A breathalyzer is a device that estimates the alcohol level in your blood by analyzing a sample of your breath. When you drink, alcohol passes from your bloodstream into the air in your lungs. A breathalyzer measures that alcohol vapor and converts it into a blood alcohol concentration (BAC) reading, giving law enforcement or the user a near-instant estimate of intoxication. The legal BAC limit for most adult drivers in the United States is 0.08%, while commercial drivers face a stricter threshold of 0.04%.
How Breath Alcohol Reflects Blood Alcohol
Alcohol is absorbed into your bloodstream through the stomach and small intestine. As blood circulates through your lungs, some of that alcohol evaporates into the air sacs where gas exchange happens. Every time you exhale, that alcohol-laden air leaves your body, and a breathalyzer captures a sample of it.
The device then applies a conversion factor to translate the amount of alcohol in your breath into an estimated blood alcohol level. In the U.S., Canada, and Australia, that ratio is 2,100 to 1, meaning 2,100 liters of exhaled air contains roughly the same amount of alcohol as 100 milliliters of blood. Other countries use slightly different ratios. The UK, for example, uses 2,300 to 1. There is no international consensus on the exact number, because the ratio varies from person to person based on body temperature, breathing patterns, and individual physiology. Still, the 2,100:1 ratio has served as the legal standard in the U.S. since breathalyzers were first adopted.
The Original Chemical Breathalyzer
The first widely used breathalyzer was developed by Robert F. Borkenstein and relied on a straightforward chemical reaction. When you blew into the device, your breath passed through a solution containing potassium dichromate, an orange-colored chemical. If alcohol was present, the solution changed from orange to green. The greater the color change, the more alcohol in the sample.
Here’s what happened chemically: the alcohol in your breath reacted with the dichromate solution, which lost oxygen atoms and turned into a green chromium compound. At the same time, the alcohol was converted into acetic acid (essentially vinegar). Sulfuric acid in the chamber helped pull alcohol out of the breath and into the solution, while silver nitrate acted as a catalyst to speed the reaction along. A light sensor measured the degree of color change and translated it into a BAC number. This technology was reliable for its time but has largely been replaced by more precise electronic methods.
Modern Sensor Technologies
Fuel Cell Sensors
Most handheld breathalyzers used by police during roadside stops rely on fuel cell sensors. These work like a tiny battery powered by alcohol. When you blow into the device, your breath enters a chamber where the alcohol contacts a platinum electrode. The alcohol reacts with the platinum, producing an electrical current. The strength of that current is directly proportional to the amount of alcohol in the sample, so the device can calculate your BAC with reasonable precision.

▶ **Exercise A**
Rewrite the part of the breathalyzer text that opens with the words containing "The Original Chemical" and closes with "in the sample.", using "simple" in place of "straightforward".
▶ **Exercise B**
Write the next part of the breathalyzer text, picking up right after its final sentence.
The lines below come from a separate source.

▶ **Raw data**
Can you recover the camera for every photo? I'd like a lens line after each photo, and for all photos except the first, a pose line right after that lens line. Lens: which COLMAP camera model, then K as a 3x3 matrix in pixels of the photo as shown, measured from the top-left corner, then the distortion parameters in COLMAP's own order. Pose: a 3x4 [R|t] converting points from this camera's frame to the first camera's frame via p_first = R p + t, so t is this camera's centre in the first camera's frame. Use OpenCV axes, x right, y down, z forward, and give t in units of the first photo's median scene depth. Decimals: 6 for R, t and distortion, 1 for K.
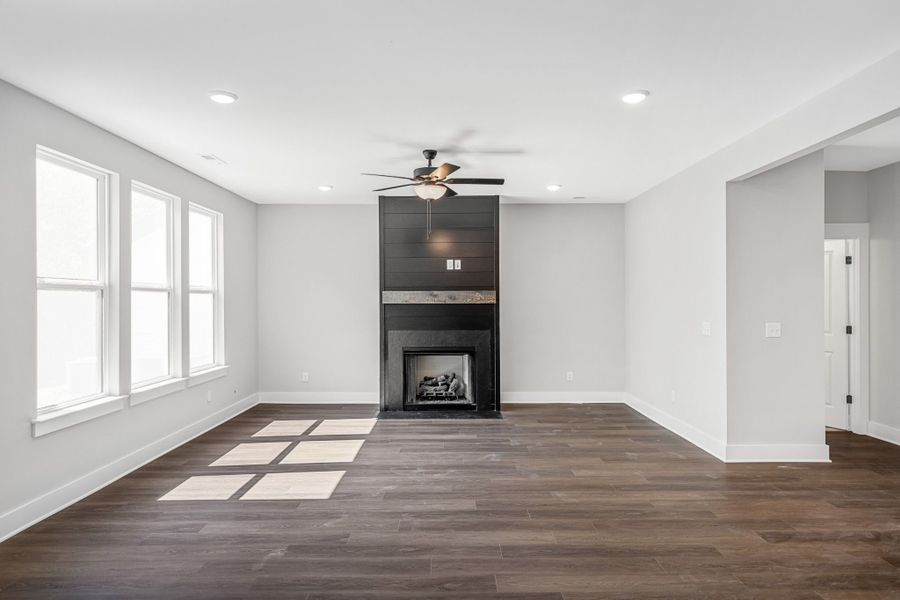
lens RADIAL K [[570.5, 0, 447.4], [0, 570.5, 299.2], [0, 0, 1]] dist [0.003415, 0.001140]
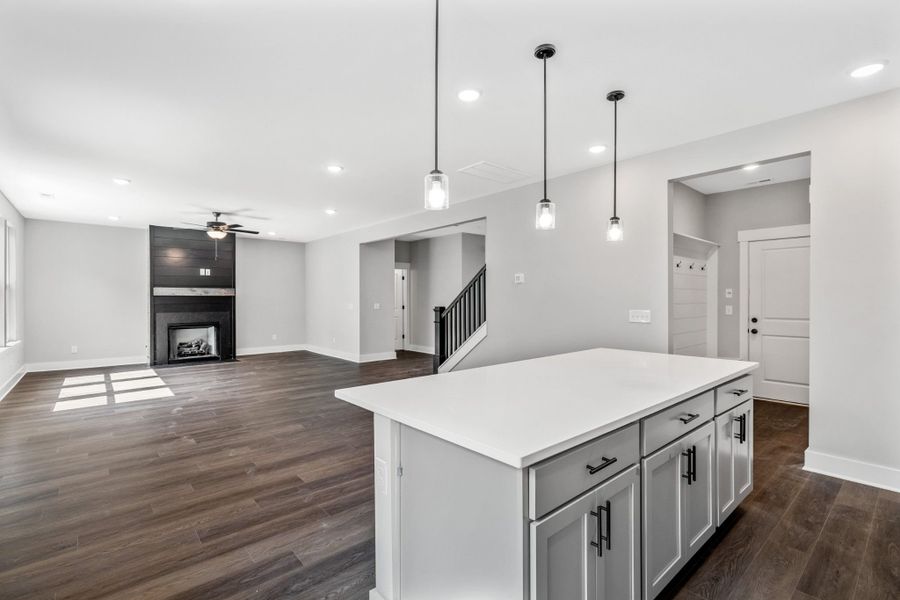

▶ **Response box A**
The Original Chemical Breathalyzer
The first widely used breathalyzer was developed by Robert F. Borkenstein and relied on a simple chemical reaction. When you blew into the device, your breath passed through a solution containing potassium dichromate, an orange-colored chemical. If alcohol was present, the solution changed from orange to green. The greater the color change, the more alcohol in the sample.

▶ **Response box B**
Fuel cell sensors are specific to alcohol, which makes them less prone to false readings from other substances in your breath. They’re compact, fast, and accurate enough for field screening, though they still require regular maintenance to stay reliable.
Infrared Spectroscopy
The large desktop units found at police stations, often called evidential breath testers, typically use infrared spectroscopy. These devices pass a beam of infrared light through your breath sample. Ethanol molecules absorb infrared light at specific wavelengths based on their chemical structure, particularly the bonds between carbon, hydrogen, and oxygen atoms. By measuring how much light gets absorbed, the device calculates the precise alcohol concentration.
Infrared instruments are considered the gold standard for breath alcohol testing because they can distinguish ethanol from other compounds that might interfere with the reading. The results from these machines are the ones typically admissible as evidence in court, which is why officers often bring you to the station for a second test after a roadside screening.
Who Certifies These Devices
In the United States, the National Highway Traffic Safety Administration (NHTSA) maintains an official list of approved evidential breath measurement devices. Only instruments on this list can be used in the Department of Transportation’s alcohol testing program. Devices must meet strict accuracy standards before they’re added. State and local agencies may have their own additional requirements for which models officers can use.
Calibration and Accuracy
No breathalyzer stays accurate forever. Over time and repeated use, sensors drift from their factory settings, which can cause readings to skew high or low. Manufacturers generally recommend recalibrating every 6 to 12 months, or every few hundred uses for personal devices. Law enforcement instruments follow stricter schedules set by state regulations, and calibration records are often part of the legal documentation when breath test results are used in court.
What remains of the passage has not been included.